17.12.21

Fragments sur la route de Marathon. 10 kilomètres parcourus aujourd’hui. Qui, ajoutés aux précédentes parties du chemin, font quelque 42 kilomètres en 5 jours. Course à pied. Différent itinéraire : traverse le jardin, rejoins le littoral, remonte la corniche, demi-tour et retour. « J’ai un corps », ne cesse-t-on de dire, comme si l’on ne pouvait penser, se penser, autrement que dans le vocabulaire de la possession, de la propriété, tels bons bourgeois vivotant sur les rentes du dogme platochrétien, — le dualisme de l’âme et du corps. Pour changer quelque chose, il faut tout changer. À commencer par soi-même : je ne suis pas un moi qui a un corps, je ne suis pas un ego qui habite un corps, temporairement, faute de mieux, qui aurait pu en habiter un autre, si le sort en avait décidé autrement, je ne possède pas le corps qui est le mien. Si je suis, si j’existe, je suis tout cela, tout cet organisme, toute cette organisation. Décisif : comment penser des rapports qui puissent ne pas être fondés sur la possession, la propriété, l’aliénation, l’exploitation, si moi-même je ne suis pas capable de me penser autrement que comme une chose (res cogitans) qui possède une chose (res extensa) laquelle je tiens pour mon corps ? Pour tout changer, penser au-delà de la division et de l’union, de l’un et du multiple. Non pas l’union, mais l’unité : multiplicités de 1 à l’∞. Elle est là, la véritable transformation. Celle qui sera à même de changer les rapports, de sortir de la possession pour inventer de nouvelles relations qui permettront de nous émanciper. Qui ne se possède pas soi-même parce que soi-même ce n’est pas une chose, une somme de choses, n’est plus obsédé par l’idée même de posséder, il peut se déposséder, en finir en avec la grande obsession.

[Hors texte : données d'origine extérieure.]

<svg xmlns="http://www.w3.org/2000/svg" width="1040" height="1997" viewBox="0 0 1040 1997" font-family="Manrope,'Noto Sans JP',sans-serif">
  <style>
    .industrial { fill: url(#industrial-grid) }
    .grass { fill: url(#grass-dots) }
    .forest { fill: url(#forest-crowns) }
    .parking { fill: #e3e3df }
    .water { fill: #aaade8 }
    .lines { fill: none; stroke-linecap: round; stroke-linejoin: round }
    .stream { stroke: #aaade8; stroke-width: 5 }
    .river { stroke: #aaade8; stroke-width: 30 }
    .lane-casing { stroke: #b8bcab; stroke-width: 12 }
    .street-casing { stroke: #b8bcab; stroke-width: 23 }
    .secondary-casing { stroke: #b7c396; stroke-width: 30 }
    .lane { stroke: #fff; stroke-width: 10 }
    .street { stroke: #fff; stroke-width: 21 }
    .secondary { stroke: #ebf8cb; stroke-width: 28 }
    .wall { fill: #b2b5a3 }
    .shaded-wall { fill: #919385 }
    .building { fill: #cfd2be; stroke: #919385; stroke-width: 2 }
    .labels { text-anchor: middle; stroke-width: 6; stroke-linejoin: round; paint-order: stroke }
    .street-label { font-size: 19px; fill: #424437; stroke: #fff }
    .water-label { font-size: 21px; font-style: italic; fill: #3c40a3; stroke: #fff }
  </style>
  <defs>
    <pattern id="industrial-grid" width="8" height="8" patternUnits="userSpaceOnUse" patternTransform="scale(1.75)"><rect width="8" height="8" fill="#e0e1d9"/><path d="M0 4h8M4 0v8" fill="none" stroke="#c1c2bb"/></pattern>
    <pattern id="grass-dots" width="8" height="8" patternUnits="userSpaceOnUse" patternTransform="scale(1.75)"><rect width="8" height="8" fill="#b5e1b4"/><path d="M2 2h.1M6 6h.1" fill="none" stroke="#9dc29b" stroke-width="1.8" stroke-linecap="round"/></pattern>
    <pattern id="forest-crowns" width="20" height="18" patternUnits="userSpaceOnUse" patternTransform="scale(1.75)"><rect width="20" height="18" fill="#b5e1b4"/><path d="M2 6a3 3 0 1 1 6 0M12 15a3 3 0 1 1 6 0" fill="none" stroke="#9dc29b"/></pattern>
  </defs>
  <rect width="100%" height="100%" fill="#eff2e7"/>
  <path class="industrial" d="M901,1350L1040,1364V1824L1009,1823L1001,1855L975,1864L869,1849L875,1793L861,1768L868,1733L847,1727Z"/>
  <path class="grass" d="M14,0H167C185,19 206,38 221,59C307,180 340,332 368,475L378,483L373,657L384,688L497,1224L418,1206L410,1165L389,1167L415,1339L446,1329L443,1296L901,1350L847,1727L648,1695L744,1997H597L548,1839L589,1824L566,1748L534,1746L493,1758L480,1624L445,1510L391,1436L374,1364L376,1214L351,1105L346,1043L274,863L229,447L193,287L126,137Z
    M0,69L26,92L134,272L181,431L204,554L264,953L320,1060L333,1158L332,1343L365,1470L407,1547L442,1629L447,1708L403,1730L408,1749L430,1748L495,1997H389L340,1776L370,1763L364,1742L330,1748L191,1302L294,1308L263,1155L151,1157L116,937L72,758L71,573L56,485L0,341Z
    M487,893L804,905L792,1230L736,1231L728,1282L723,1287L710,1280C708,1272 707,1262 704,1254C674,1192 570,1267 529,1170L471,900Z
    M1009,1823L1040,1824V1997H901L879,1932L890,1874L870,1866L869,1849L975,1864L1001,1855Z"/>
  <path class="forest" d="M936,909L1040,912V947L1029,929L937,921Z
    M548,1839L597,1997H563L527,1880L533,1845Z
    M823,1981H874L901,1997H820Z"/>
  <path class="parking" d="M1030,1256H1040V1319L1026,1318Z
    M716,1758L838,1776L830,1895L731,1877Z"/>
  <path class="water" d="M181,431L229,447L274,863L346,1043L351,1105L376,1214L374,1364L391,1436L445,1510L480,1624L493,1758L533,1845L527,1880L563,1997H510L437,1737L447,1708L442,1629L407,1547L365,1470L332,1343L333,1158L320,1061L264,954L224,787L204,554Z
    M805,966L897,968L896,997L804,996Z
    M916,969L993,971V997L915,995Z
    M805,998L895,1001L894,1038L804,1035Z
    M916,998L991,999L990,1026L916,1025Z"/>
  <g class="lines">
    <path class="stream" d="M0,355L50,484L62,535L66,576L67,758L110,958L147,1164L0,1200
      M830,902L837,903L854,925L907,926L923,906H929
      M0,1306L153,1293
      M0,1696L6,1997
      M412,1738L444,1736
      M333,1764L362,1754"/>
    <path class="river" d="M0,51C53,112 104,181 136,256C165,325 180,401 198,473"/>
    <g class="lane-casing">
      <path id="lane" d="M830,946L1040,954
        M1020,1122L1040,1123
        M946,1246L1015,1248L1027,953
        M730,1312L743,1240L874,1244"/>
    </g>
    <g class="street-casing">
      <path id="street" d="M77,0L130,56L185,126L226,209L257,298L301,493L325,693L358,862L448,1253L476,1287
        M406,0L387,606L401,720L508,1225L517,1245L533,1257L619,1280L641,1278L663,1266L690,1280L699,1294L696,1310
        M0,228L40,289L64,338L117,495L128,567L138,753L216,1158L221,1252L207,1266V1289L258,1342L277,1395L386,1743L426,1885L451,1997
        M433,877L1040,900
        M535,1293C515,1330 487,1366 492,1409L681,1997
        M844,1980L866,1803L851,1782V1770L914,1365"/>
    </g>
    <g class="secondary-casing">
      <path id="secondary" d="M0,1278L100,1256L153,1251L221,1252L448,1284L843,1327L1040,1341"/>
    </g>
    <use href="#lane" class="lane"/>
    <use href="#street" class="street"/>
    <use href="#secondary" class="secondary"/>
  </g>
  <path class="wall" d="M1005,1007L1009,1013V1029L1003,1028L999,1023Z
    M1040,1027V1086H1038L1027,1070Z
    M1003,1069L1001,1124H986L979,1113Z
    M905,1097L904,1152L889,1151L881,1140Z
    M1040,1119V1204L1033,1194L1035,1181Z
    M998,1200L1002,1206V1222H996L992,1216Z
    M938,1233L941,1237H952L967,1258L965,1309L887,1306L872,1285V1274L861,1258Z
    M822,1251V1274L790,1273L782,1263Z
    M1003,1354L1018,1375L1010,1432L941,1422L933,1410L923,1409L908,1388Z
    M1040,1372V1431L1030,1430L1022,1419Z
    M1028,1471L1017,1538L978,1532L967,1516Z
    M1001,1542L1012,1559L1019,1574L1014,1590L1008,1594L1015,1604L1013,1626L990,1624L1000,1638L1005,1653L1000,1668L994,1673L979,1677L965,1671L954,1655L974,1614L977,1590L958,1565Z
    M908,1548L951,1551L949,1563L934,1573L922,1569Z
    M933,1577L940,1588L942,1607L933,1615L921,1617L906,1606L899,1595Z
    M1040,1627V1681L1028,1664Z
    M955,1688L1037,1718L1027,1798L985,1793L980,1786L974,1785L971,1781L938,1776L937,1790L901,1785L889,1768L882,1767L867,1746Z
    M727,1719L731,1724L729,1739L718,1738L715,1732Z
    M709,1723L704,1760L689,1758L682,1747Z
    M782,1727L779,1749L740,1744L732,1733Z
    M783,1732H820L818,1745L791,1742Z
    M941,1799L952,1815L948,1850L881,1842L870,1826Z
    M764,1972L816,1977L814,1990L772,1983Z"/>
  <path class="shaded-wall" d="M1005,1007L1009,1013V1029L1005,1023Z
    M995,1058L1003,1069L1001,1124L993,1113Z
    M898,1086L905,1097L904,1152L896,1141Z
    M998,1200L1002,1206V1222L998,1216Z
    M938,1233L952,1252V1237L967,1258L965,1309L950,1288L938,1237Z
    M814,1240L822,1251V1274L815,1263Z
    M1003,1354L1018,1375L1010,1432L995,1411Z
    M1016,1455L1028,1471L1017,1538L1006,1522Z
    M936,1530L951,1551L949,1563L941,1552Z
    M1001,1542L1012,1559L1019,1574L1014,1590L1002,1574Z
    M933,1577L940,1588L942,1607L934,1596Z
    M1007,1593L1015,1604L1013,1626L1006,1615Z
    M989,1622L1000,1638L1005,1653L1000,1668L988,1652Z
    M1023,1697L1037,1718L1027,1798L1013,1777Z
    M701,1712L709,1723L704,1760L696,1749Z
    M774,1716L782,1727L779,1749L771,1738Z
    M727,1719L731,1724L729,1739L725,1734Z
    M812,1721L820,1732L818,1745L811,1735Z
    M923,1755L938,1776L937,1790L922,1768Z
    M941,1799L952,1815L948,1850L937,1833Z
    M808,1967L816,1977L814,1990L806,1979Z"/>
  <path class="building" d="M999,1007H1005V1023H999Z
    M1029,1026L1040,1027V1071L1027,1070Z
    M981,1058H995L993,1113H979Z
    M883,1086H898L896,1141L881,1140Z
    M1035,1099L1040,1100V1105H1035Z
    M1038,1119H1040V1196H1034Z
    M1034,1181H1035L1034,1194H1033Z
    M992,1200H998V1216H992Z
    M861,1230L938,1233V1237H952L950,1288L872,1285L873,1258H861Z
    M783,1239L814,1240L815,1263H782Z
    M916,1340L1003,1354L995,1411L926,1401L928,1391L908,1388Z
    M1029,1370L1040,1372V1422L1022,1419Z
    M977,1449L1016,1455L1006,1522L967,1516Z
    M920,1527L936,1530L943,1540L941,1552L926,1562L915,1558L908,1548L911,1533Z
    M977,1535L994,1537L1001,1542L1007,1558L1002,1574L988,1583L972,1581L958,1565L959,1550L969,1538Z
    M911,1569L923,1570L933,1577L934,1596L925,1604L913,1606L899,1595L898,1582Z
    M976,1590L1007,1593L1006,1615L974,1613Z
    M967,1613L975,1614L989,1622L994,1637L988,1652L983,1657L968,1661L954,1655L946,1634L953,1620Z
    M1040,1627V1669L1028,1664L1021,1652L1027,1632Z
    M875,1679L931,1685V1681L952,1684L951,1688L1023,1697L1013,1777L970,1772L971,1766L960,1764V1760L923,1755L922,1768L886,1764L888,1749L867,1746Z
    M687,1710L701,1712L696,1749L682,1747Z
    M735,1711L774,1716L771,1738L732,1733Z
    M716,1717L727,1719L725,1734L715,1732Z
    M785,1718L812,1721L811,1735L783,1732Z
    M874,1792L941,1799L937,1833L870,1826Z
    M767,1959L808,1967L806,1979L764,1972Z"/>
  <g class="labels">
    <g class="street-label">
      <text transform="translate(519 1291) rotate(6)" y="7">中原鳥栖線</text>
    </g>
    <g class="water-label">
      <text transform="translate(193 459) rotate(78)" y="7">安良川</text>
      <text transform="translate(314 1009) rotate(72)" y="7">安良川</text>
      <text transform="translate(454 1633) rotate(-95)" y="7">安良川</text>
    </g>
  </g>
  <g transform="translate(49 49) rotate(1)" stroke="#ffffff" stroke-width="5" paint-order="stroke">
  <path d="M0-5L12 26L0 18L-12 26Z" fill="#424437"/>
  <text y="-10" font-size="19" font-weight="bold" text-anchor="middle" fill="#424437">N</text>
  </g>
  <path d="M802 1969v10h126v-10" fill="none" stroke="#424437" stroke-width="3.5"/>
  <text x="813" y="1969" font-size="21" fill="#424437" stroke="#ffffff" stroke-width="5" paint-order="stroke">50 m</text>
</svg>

Pour changer quelque chose, je le répète, pour changer quelque chose, il faut tout changer : les solutions partielles ne résolvent rien, au mieux déplacent-elles le problème. C’est à la totalité qu’il faut s’attaquer et non aux parties qui n’existent pas sans elle, lesquelles parties se déplacent sans cesse : on croit avoir résolu quelque chose, un autre problème émerge ailleurs, et ainsi de suite. C’est l’image cosmique qu’il faut changer. C’est le cosmos qu’il faut changer.